Ao mesmo tempo em que sistematiza a
bibliografia sobre o tema, o jornalista do Estado de Minas nos
proporciona contato com documentos e espaços da organização institucional
brasileira até então nebulosos à vista pública. Com a leitura sabe-se, por
exemplo, da existência do Centro de Informações do Exterior (CIEX), serviço
secreto do Ministério das Relações Exteriores, em algumas oportunidades confundido
com o serviço secreto do Exército (CIE). Segundo Lucas Figueiredo, sua
composição exclusivamente civil, com diplomatas de carreira formando seu corpo
de agentes, permitiu que passasse desapercebido por historiadores do regime
militar. O autor se refere a pelo menos uma missão do CIEX, em meados dos anos
de 1970 (acompanhou os passos no exterior do ex-assessor sindical de João
Goulart, José Gomes Talarico), comprovada através de uma das peças que compõem
a farta documentação que sustenta a obra. O CIEX ainda vigiou no exterior
exilados como Brizola e o próprio Jango.
Mas reputo que sejam outros dois
momentos os mais instigantes da obra. Primeiro, a pré-história. É detalhada a
informação de que, se o Serviço (forma sucinta pela qual o autor designa
o serviço secreto) foi parido Serviço Nacional de Informações (SNI), por
Golbery do Couto e Silva, foi gestado desde o governo Washington Luís, no
Conselho de Defesa Nacional. Instituído em novembro de 1927, o Conselho não
contava com espiões. Não ia muito além de uma grande mesa-redonda onde
ministros de Estado trocavam e analisavam informações que já possuíam. Malgrado
sua inoperância frente ao objetivo de municiar o Presidente da República com
informações, já ali se configurava uma das características que nunca mais
abandonariam o Serviço: regulamentação vaga, ampla e evasiva, perfeita
para que se pudesse fazer o que se quisesse contra quem se desejasse.

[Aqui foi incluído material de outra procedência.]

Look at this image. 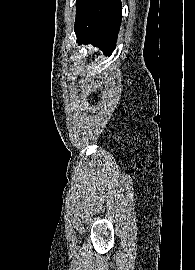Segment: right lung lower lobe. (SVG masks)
I'll return each instance as SVG.
<instances>
[{
  "mask_svg": "<svg viewBox=\"0 0 195 270\" xmlns=\"http://www.w3.org/2000/svg\"><path fill=\"white\" fill-rule=\"evenodd\" d=\"M120 0H77L75 33L80 43H91L111 55L121 25Z\"/></svg>",
  "mask_w": 195,
  "mask_h": 270,
  "instance_id": "obj_1",
  "label": "right lung lower lobe"
}]
</instances>
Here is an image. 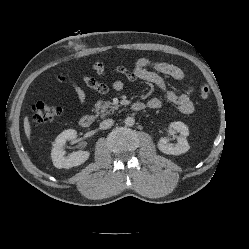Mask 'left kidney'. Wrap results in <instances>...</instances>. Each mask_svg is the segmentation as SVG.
Instances as JSON below:
<instances>
[{
  "label": "left kidney",
  "mask_w": 249,
  "mask_h": 249,
  "mask_svg": "<svg viewBox=\"0 0 249 249\" xmlns=\"http://www.w3.org/2000/svg\"><path fill=\"white\" fill-rule=\"evenodd\" d=\"M174 130L180 133V136L177 138V143L175 145L169 144L168 139L161 138L158 142V148L161 152L168 155H180L187 152L190 149V146L187 142L186 137L189 135L188 127L182 122H172L170 124Z\"/></svg>",
  "instance_id": "5707ae66"
}]
</instances>
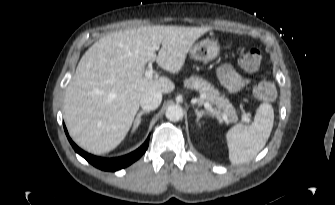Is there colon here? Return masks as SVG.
<instances>
[{
  "mask_svg": "<svg viewBox=\"0 0 335 205\" xmlns=\"http://www.w3.org/2000/svg\"><path fill=\"white\" fill-rule=\"evenodd\" d=\"M239 63L246 72H257L261 63L260 51L253 47L240 49ZM253 93L255 97L261 101H270L275 98L276 89L272 81L262 80L254 86Z\"/></svg>",
  "mask_w": 335,
  "mask_h": 205,
  "instance_id": "obj_1",
  "label": "colon"
}]
</instances>
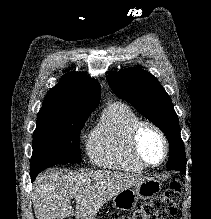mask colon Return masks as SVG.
I'll return each mask as SVG.
<instances>
[{
	"label": "colon",
	"mask_w": 211,
	"mask_h": 219,
	"mask_svg": "<svg viewBox=\"0 0 211 219\" xmlns=\"http://www.w3.org/2000/svg\"><path fill=\"white\" fill-rule=\"evenodd\" d=\"M180 199V185L173 183L170 188L160 196L142 204L130 215L120 219H165L175 216Z\"/></svg>",
	"instance_id": "5ec220e1"
}]
</instances>
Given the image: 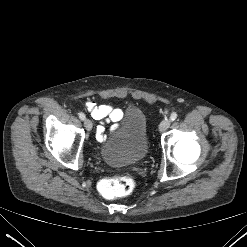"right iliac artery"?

Vargas amplia a estrutura com a criação
das chamadas Seções de Defesa Nacional, escritórios dentro dos ministérios
civis. Mas também improvisa. Na falta de um serviço secreto formal, lança mão
da Polícia do Distrito Federal e do Ministério da Guerra como serviços secretos
clandestinos. Dutra cria oficialmente o primeiro serviço secreto brasileiro em
julho de 1946, o Serviço Federal de Informações e Contra-Informação, cuja sigla
tem pronúncia próxima a um espirro: Sfici. O órgão é criado a reboque da
valorização do papel dos serviços secretos nos países centrais no contexto da
incipiente Guerra Fria. A “ameaça vermelha” nunca seria esquecida pelo Serviço,
não apenas como trauma, mas também como justificativa da própria existência. Se
não havia agentes externos dessa ameaça, que fossem eleitos alvos dentro das
fronteiras. Ainda que só viesse a ser montado efetivamente em 1956, por
determinação de Juscelino, o Sfici também já trazia na pele outras duas marcas
indeléveis: a subordinação aos militares (ficou ligado ao Conselho de Segurança
Nacional, novo nome do antigo Conselho de Defesa Nacional); e o combate aos
“inimigos internos”. O ano de 1961 representa um marco nessa história. É quando
Golbery ingressa nas fileiras do Sfici. E também representa o início do período
mais explorado pela literatura.
O segundo destaque do “Ministério do
Silêncio” é a história contemporânea do Serviço. No momento de retorno
dos civis ao comando do Executivo e com as expectativas da opinião pública
apontadas para a construção de um Estado democrático, o SNI muda a maquiagem,
mas não de personalidade. Procura parecer mais transparente, cultivando uma
imagem institucional mais positiva. Seu chefe passa a conceder entrevistas
regulares, algo inconcebível anteriormente, e, segundo o autor, “planta”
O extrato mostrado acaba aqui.